McCain Cancels Larry King Interview

Due to Campbell Brown Questioning Palin's Experience

 

Due to an interview of a McCain aide on CNN questions Palin's experience, McCain will now drop out of an interview with Larry King Live this evening.

 

According to CNN, Republican presidential nominee Sen. John McCain (Ariz.) pulled out of a scheduled interview with the network after a segment with Campbell Brown and a top McCain spokesman Monday night in which Brown asked for examples of a foreign-policy decision made by Republican vice president pick Sarah Palin.

 

Heres the link with the full article and a youtube video of the interview:

http://www.broadcastingcable.com/article/CA6592163.html?industryid=47170

 

So what do you think, "over the line" for questioning experience? Or just freedom of the press asking questions? And was McCain right for withdrawing from the interview?

 

4,608 views 4 replies
Reply #1 Top

Well I think the media (especially types like CNN) are being hugely hypocritical of Palin/McCain considering earlier in the campaign all they would cover is the 'evil old boogey man' McCain insulting their 'bright eyed boy' Barack who they seemed to think walked through the world completely innocent and sinless.

 

I wouldn't have a problem with their aggressive and ridiculous techniques if they were used on both parties.

Reply #2 Top

CNN was actually pretty pro-Clinton during the primaries, maybe they do lean more to the left but they are deffinetly not as baised as Fox News, or MSNBC IMO.

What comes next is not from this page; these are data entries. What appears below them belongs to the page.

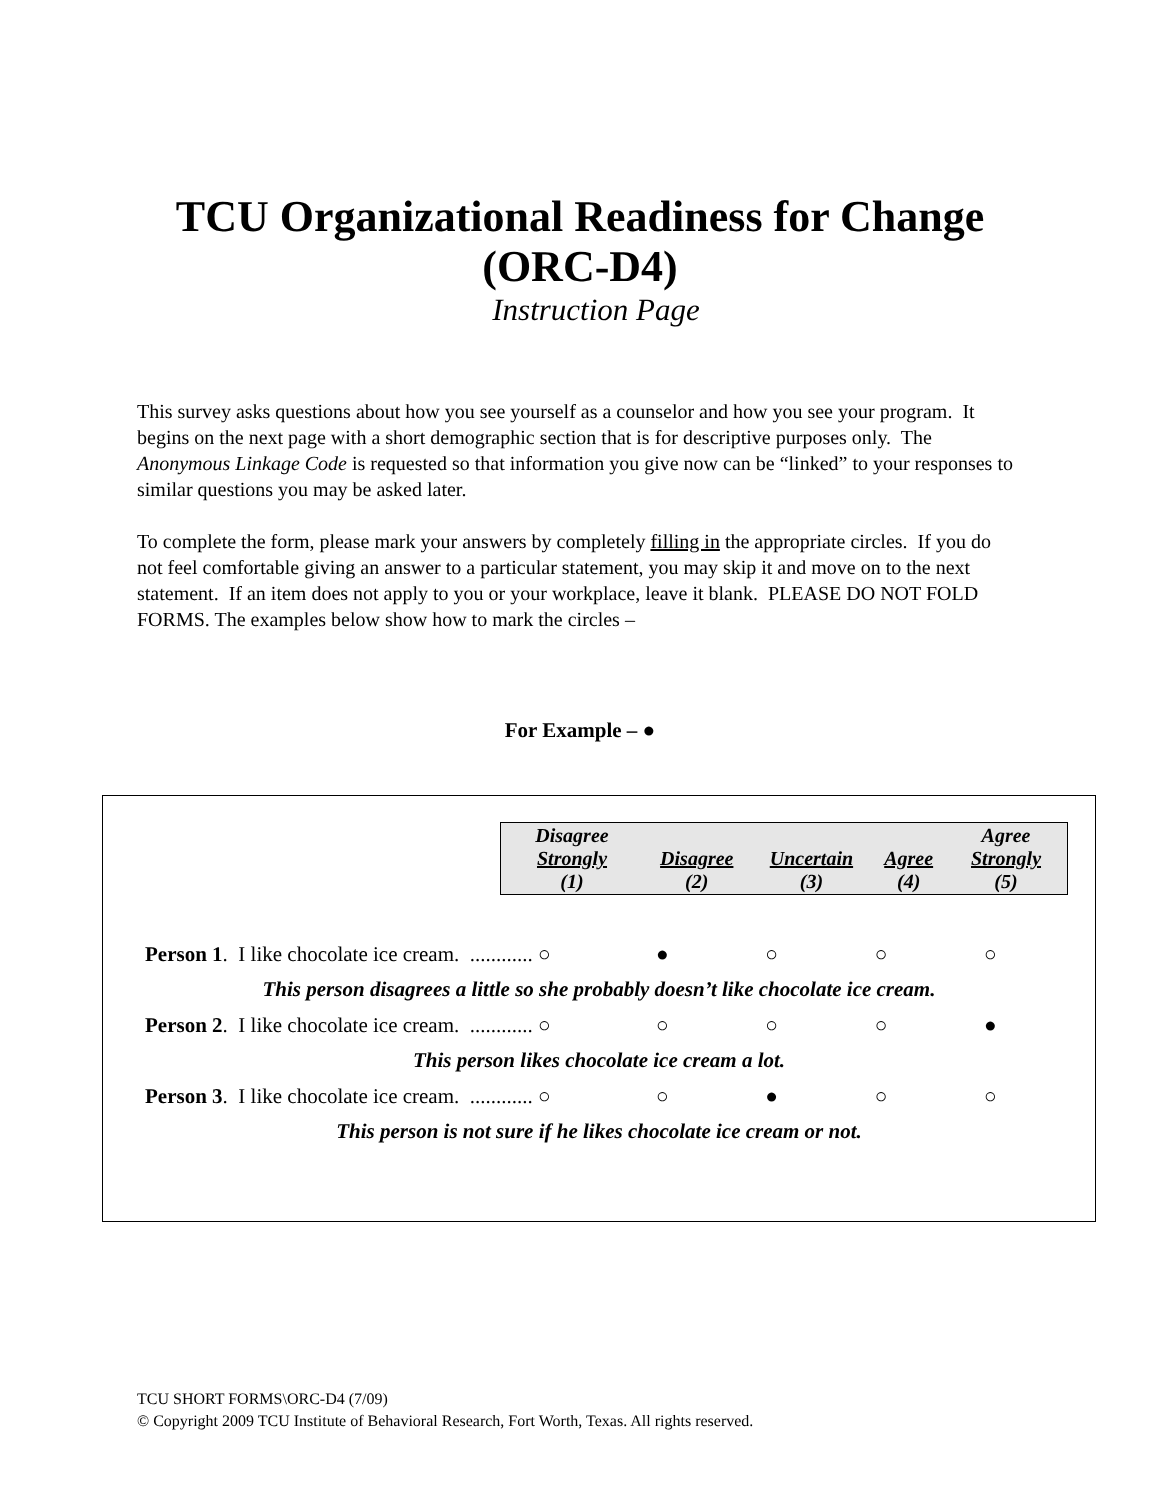TCU Organizational Readiness for Change
(ORC-D4)
Instruction Page
This survey asks questions about how you see yourself as a counselor and how you see your program. It begins on the next page with a short demographic section that is for descriptive purposes only. The Anonymous Linkage Code is requested so that information you give now can be “linked” to your responses to similar questions you may be asked later.
To complete the form, please mark your answers by completely filling in the appropriate circles. If you do not feel comfortable giving an answer to a particular statement, you may skip it and move on to the next statement. If an item does not apply to you or your workplace, leave it blank. PLEASE DO NOT FOLD FORMS. The examples below show how to mark the circles –
For Example – ●
| Disagree Strongly (1) | Disagree (2) | Uncertain (3) | Agree (4) | Agree Strongly (5) |
| Person 1 . I like chocolate ice cream. ............ ○ | ● | ○ | ○ | ○ |
This person disagrees a little so she probably doesn’t like chocolate ice cream.
| Person 2 . I like chocolate ice cream. ............ ○ | ○ | ○ | ○ | ● |
This person likes chocolate ice cream a lot.
| Person 3 . I like chocolate ice cream. ............ ○ | ○ | ● | ○ | ○ |
This person is not sure if he likes chocolate ice cream or not.
TCU SHORT FORMS\ORC-D4 (7/09)
© Copyright 2009 TCU Institute of Behavioral Research, Fort Worth, Texas. All rights reserved.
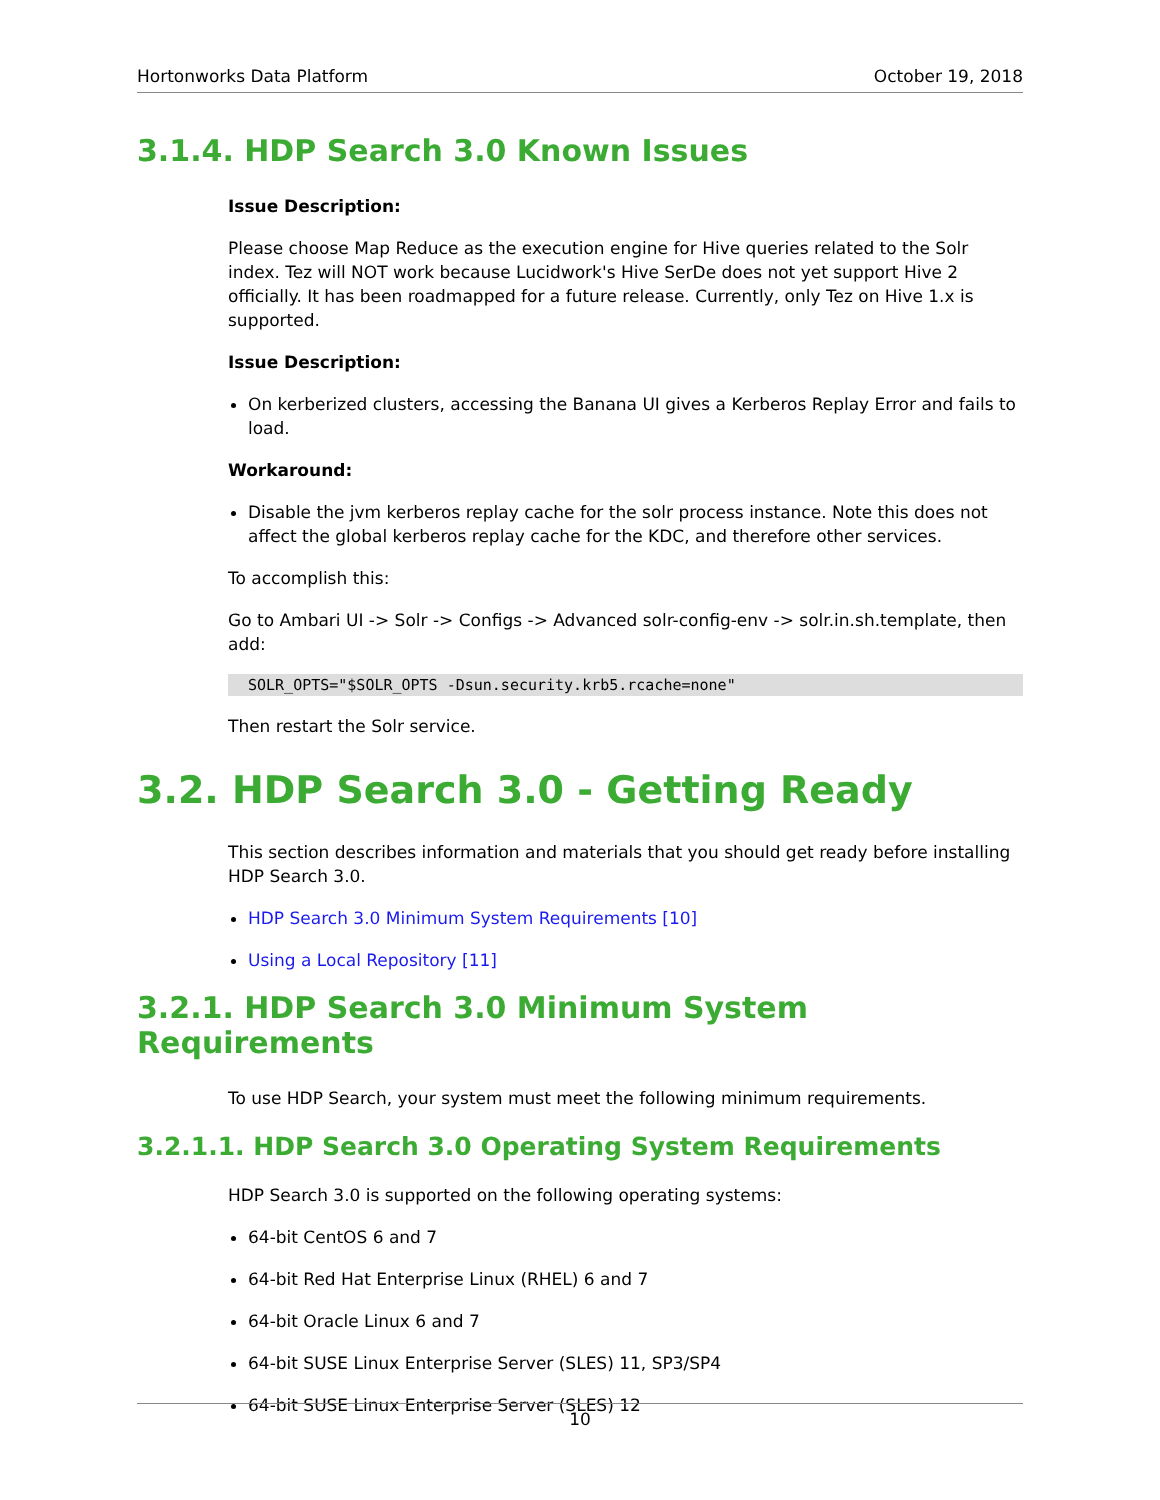Hortonworks Data Platform October 19, 2018
3.1.4. HDP Search 3.0 Known Issues
Issue Description:
Please choose Map Reduce as the execution engine for Hive queries related to the Solr index. Tez will NOT work because Lucidwork's Hive SerDe does not yet support Hive 2 officially. It has been roadmapped for a future release. Currently, only Tez on Hive 1.x is supported.
Issue Description:
On kerberized clusters, accessing the Banana UI gives a Kerberos Replay Error and fails to load.
Workaround:
Disable the jvm kerberos replay cache for the solr process instance. Note this does not affect the global kerberos replay cache for the KDC, and therefore other services.
To accomplish this:
Go to Ambari UI -> Solr -> Configs -> Advanced solr-config-env -> solr.in.sh.template, then add:
SOLR_OPTS="$SOLR_OPTS -Dsun.security.krb5.rcache=none"
Then restart the Solr service.
3.2. HDP Search 3.0 - Getting Ready
This section describes information and materials that you should get ready before installing HDP Search 3.0.
HDP Search 3.0 Minimum System Requirements [10]
Using a Local Repository [11]
3.2.1. HDP Search 3.0 Minimum System Requirements
To use HDP Search, your system must meet the following minimum requirements.
3.2.1.1. HDP Search 3.0 Operating System Requirements
HDP Search 3.0 is supported on the following operating systems:
64-bit CentOS 6 and 7
64-bit Red Hat Enterprise Linux (RHEL) 6 and 7
64-bit Oracle Linux 6 and 7
64-bit SUSE Linux Enterprise Server (SLES) 11, SP3/SP4
64-bit SUSE Linux Enterprise Server (SLES) 12
10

This was an aggressive interview, but was it really rediculous? If the aide just gave her what she was asking for , it wouldn't have gone on for so long. But as I'm sure you will remember, the media had a field day with the Revern Wright fiasco, and Obama got some pretty 'aggressive' interviews there (SEE: ABC's Democratic debate). So I think both sides do get it from time to time.

Thanks for the intelligent response

Reply #3 Top

The Campbell Brown interview was TOTALLY out of line. I was so uncomfortable watching her bully and push the McCain spokesman that I went online and donated $25 to the McCain campaign. The irony is that down in the bottom right corner of the CNN screen was some tag like "News free of bias" HAH! If you want news free of bias, take her off the prime time air. I've counted on CNN many many years all over the world, and I was SAD, not at the point she was making, but her condascending demeanor. And there's CNN defending her!

Reply #4 Top

Sounds like Campbell brown needs a brain.  8 years ago, the slam against Bush was that he had no foreign experience.  Instead of trying to hide this, he went out and got Colin Powell and Condeleeza Rice, both excellent picks (many may disagree with their policies, but not their credentials).  Sarah Palin was picked not for foreign experience, McCain has that by the boatload - but for the executive experience - which none of the other 3 have.

A president has a ton of advisors because no man can know it all (but some sure think they can).  The best presidents have not been beltway weenies, but former governors.  Because they know how to lead and pick the right people.  McCain showed that in spades.  Obama blew his first demonstration.